Mamertine Prison

The Mamertine Prison (Italian: Carcere Mamertino), in antiquity the Tullianum, was a prison (carcer) located in the Comitium in ancient Rome. It is said to have been built in the 7th century BC and was situated on the northeastern slope of the Capitoline Hill, facing the Curia and the imperial fora of Nerva, Vespasian, and Augustus. Located between it and the Tabularium (record house) was a flight of stairs leading to the Arx of the Capitoline known as the Gemonian stairs.

Prison of the Holy Apostles Peter & Paul (Mamertinum)
The Mamertine Prison in Rome, with an altar commemorating the imprisonment of Saints Peter and Paul there

The church of San Giuseppe dei Falegnami now stands above the Mamertine.[1]

Name and origin

The origins of the prison's names are uncertain. The traditional derivation of "Tullianum" is from the name of one of the Roman kings Tullus Hostilius or Servius Tullius (the latter is found in Livy, Varro, and also Sallust); there is an alternative theory that it is from the archaic Latin tullius "a jet of water", in reference to the cistern. The name "Mamertine" is medieval in origin, and may be a reference to a nearby temple of Mars.

According to tradition, the prison was constructed around 640–616 BC, by Ancus Marcius. It was originally created as a cistern for a spring in the floor of the second lower level. Prisoners were lowered through an opening into the lower dungeon.

* _EXERCISE_
From the text on the Mamertine Prison, return word for word the passage that begins with the words containing "Prison of the" and ends with "temple of Mars.".

* _DATA SECTION_
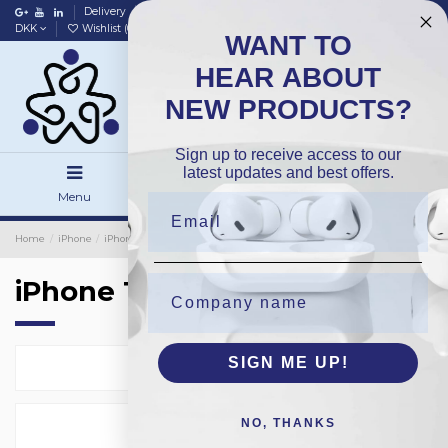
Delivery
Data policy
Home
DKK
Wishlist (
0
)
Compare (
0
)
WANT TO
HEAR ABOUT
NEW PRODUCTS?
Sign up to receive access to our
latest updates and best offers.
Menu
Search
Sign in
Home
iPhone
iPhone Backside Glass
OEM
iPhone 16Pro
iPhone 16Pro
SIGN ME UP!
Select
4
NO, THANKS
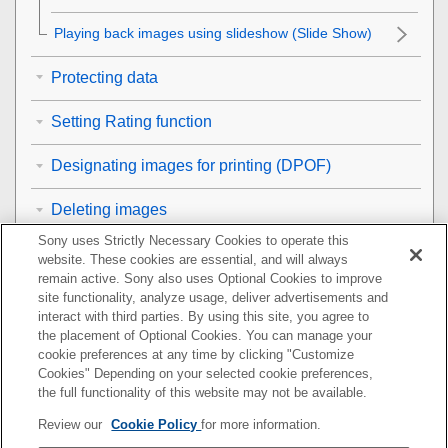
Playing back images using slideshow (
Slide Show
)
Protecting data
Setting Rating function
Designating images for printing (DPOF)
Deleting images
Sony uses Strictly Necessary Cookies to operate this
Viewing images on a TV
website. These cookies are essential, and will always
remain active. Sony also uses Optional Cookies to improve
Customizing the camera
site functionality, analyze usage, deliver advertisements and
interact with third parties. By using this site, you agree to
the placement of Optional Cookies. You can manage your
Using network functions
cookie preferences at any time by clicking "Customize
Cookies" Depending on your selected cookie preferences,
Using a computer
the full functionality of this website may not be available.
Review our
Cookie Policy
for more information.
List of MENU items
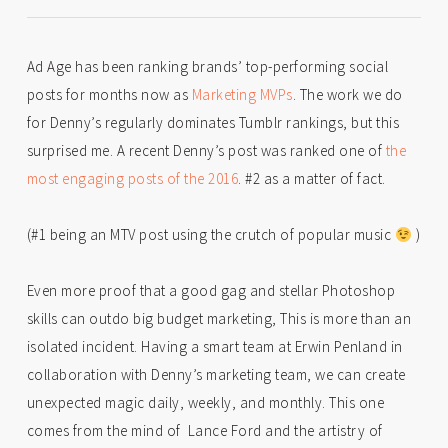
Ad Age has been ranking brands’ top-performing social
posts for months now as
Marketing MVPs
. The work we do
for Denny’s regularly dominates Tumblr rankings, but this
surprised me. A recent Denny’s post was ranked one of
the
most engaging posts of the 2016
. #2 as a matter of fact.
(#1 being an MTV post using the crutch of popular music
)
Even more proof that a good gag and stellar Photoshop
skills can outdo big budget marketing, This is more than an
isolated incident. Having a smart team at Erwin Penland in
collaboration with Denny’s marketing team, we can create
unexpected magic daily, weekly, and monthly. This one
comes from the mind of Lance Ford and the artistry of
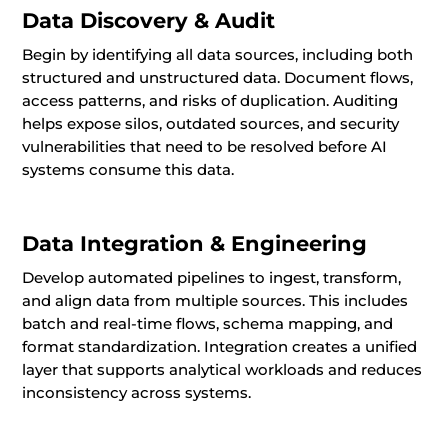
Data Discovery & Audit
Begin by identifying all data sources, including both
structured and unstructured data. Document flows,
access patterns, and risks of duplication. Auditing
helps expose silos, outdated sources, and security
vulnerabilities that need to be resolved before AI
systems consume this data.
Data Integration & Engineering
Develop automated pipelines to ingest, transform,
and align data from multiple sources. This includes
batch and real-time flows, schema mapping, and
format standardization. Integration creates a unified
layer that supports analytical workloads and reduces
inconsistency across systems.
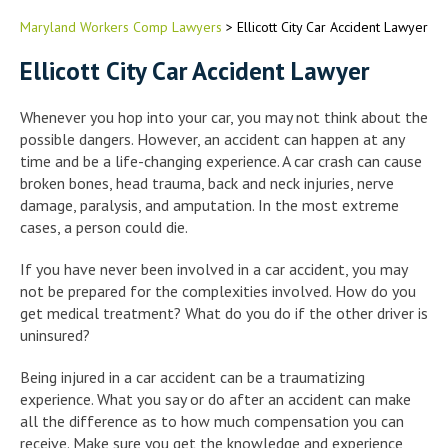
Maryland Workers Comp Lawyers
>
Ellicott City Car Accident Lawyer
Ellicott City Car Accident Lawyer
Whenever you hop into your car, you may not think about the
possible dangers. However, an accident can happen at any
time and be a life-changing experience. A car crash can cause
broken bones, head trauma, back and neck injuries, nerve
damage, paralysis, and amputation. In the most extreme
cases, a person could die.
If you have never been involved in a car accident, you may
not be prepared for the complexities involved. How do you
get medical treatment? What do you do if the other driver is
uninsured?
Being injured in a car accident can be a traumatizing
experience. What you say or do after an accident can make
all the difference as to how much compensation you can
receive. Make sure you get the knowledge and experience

* _ANSWER TO THIS PROBLEM_
Prison of the Holy Apostles Peter & Paul (Mamertinum)
The Mamertine Prison in Rome, with an altar commemorating the imprisonment of Saints Peter and Paul there

The church of San Giuseppe dei Falegnami now stands above the Mamertine.[1]

Name and origin

The origins of the prison's names are uncertain. The traditional derivation of "Tullianum" is from the name of one of the Roman kings Tullus Hostilius or Servius Tullius (the latter is found in Livy, Varro, and also Sallust); there is an alternative theory that it is from the archaic Latin tullius "a jet of water", in reference to the cistern. The name "Mamertine" is medieval in origin, and may be a reference to a nearby temple of Mars.